ASSIGNMENT:
In the material below, pick out each line that has the word "Eurospin" and copy it out. Case counts, so only match that exact capitalization.

#### GIVEN DATA ####

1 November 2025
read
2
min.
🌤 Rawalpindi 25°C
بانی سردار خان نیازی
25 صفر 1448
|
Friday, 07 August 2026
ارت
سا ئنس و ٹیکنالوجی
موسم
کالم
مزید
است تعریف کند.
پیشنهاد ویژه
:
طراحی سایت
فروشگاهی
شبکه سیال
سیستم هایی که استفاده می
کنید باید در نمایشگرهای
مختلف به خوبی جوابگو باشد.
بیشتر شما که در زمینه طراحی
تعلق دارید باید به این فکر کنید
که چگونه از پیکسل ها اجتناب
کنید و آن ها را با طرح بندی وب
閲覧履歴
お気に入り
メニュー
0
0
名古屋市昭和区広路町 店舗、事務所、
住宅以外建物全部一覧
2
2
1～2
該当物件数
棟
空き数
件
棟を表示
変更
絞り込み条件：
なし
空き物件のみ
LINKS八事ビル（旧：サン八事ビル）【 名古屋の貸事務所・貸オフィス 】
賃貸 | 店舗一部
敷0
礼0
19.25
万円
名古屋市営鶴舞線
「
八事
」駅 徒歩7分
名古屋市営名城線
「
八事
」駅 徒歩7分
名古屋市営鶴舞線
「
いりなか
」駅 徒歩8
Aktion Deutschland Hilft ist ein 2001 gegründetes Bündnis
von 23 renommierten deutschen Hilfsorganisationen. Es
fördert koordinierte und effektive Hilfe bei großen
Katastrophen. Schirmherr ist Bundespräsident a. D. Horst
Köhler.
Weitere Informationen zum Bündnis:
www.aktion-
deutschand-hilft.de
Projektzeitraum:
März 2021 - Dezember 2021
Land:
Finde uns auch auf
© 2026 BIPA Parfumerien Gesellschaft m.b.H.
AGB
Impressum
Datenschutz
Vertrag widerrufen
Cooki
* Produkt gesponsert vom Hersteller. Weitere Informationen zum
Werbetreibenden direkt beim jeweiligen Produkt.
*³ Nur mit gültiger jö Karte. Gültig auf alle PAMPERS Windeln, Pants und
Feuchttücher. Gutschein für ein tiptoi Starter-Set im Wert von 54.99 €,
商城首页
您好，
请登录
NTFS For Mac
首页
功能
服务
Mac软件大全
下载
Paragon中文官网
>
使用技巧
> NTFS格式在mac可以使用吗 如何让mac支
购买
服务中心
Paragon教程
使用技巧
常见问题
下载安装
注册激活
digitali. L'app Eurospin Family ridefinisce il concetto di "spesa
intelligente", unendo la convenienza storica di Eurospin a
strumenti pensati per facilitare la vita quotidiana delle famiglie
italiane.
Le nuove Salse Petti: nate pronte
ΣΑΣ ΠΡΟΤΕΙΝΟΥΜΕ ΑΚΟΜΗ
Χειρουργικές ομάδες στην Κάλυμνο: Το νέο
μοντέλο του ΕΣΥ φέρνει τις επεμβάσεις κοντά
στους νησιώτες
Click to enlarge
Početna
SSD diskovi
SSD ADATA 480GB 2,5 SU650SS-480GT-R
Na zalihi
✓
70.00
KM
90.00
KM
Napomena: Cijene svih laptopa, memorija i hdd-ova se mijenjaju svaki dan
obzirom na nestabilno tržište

####

WRITTEN REPLY:
digitali. L'app Eurospin Family ridefinisce il concetto di "spesa
intelligente", unendo la convenienza storica di Eurospin a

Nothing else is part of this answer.